## Aufgabenstellung A
Schreibe einen Abschnitt aus dem Dokumentauszug zum Asylverfahren wörtlich ab. Beginne bei den Worten „Bereits im Juli“ und höre nach „Bf ermittelt werde.“ auf.
## Aufgabenstellung B
Erkläre anhand des Dokumentauszugs zum Asylverfahren, warum der Bf sofortige weitere Beschwerde beim Oberlandesgericht Oldenburg einlegte.

## Dokumentauszug
════

Bereits im Juli 1999 hatte das VG Chemnitz im Asylverfahren einen Beweisbeschluss erlassen. Dabei geht es um die Frage, ob dem Bf in der Türkei gerade aus den Gründen des Strafverfahrens politische Verfolgung droht. Das VG Chemnitz forderte eine Auskunft beim Auswärtigen Amt darüber an, ob in der Türkei gegen den Bf ermittelt werde.

Der Bf teilte dies dem Landgericht (LG) Oldenburg im Rahmen seiner sofortigen Beschwerde gegen die Anordnung der Abschiebungshaft mit. Das LG Oldenburg wies die sofortige Beschwerde mit Beschluss vom 26. Januar 2000 zurück. Hiergegen legte der Bf sofortige weitere Beschwerde beim Oberlandesgericht (OLG) Oldenburg ein.

════

## Ausgewählte Einträge

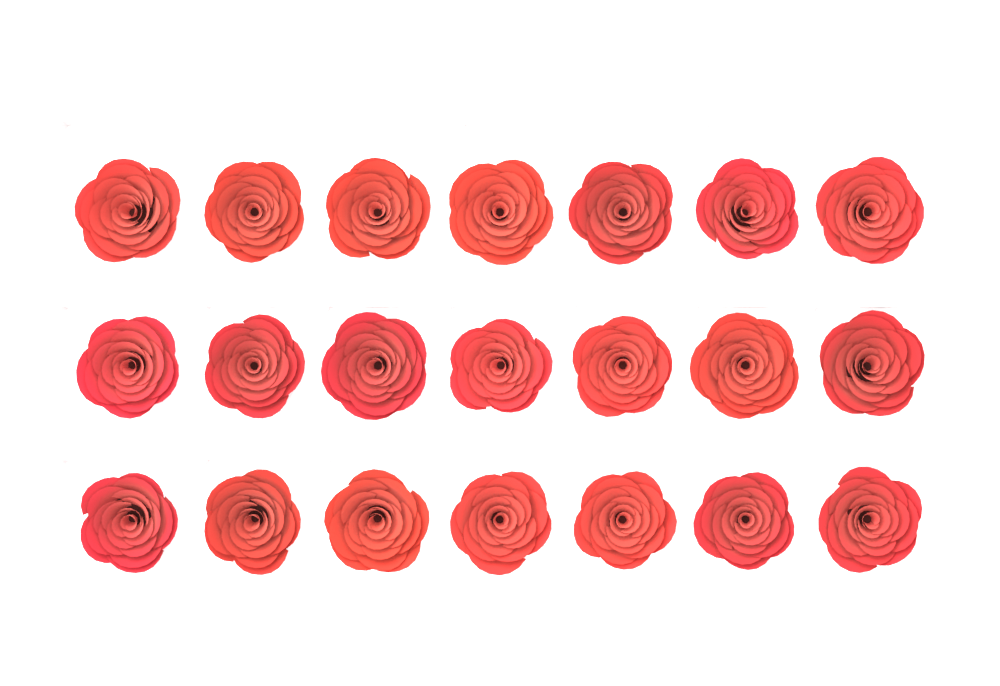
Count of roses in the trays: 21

════

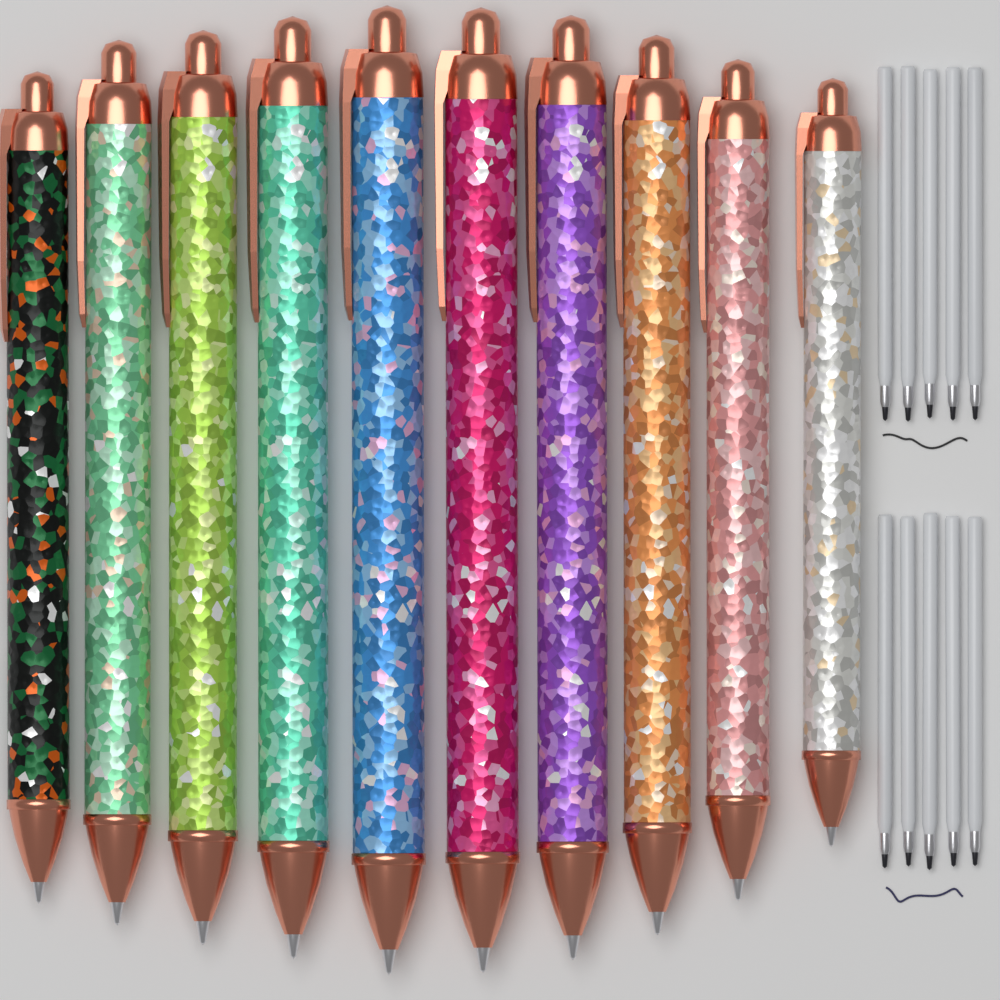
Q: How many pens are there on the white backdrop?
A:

════

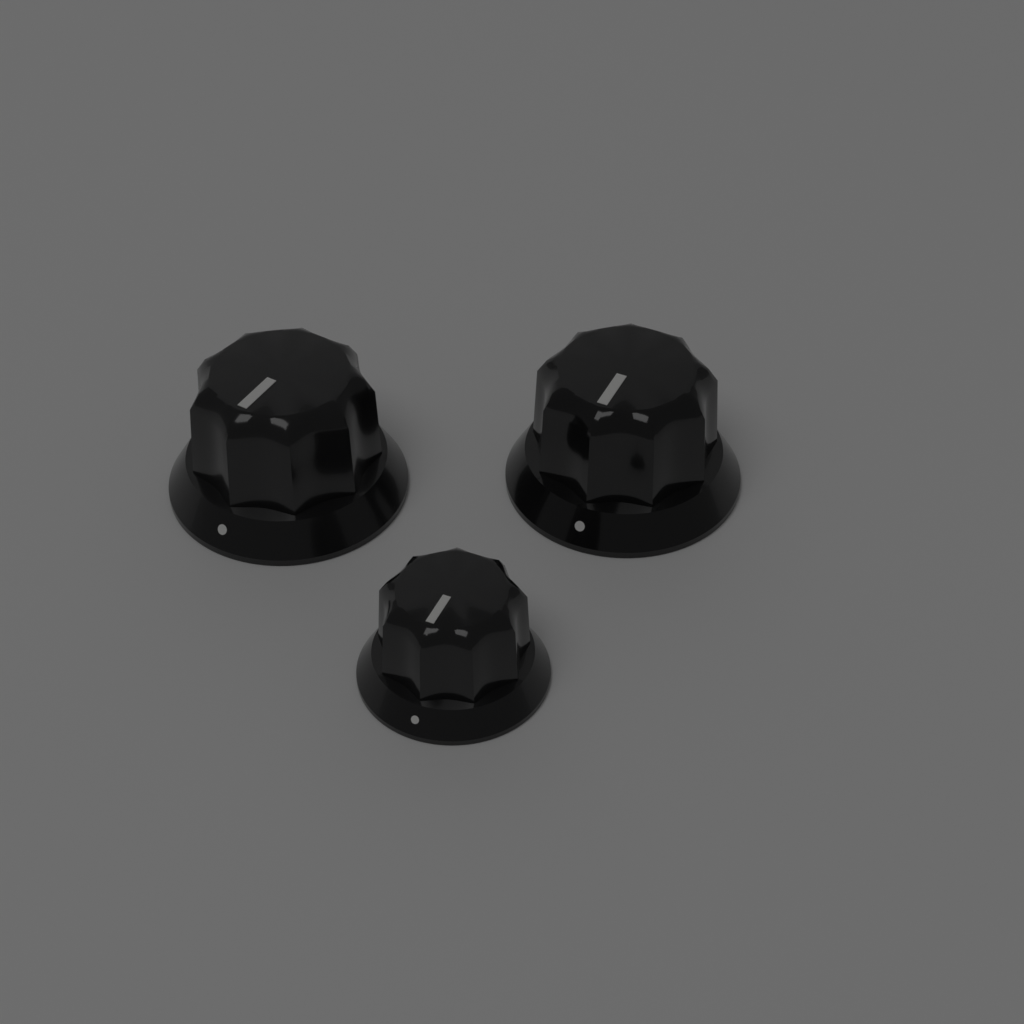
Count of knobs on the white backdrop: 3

════

## Lösung der Aufgabe A
Bereits im Juli 1999 hatte das VG Chemnitz im Asylverfahren einen Beweisbeschluss erlassen. Dabei geht es um die Frage, ob dem Bf in der Türkei gerade aus den Gründen des Strafverfahrens politische Verfolgung droht. Das VG Chemnitz forderte eine Auskunft beim Auswärtigen Amt darüber an, ob in der Türkei gegen den Bf ermittelt werde.

## Lösung der Aufgabe B
Das Landgericht Oldenburg hatte seine sofortige Beschwerde gegen die Anordnung der Abschiebungshaft mit Beschluss vom 26. Januar 2000 zurückgewiesen. Gegen diesen Beschluss richtete sich die sofortige weitere Beschwerde beim Oberlandesgericht Oldenburg.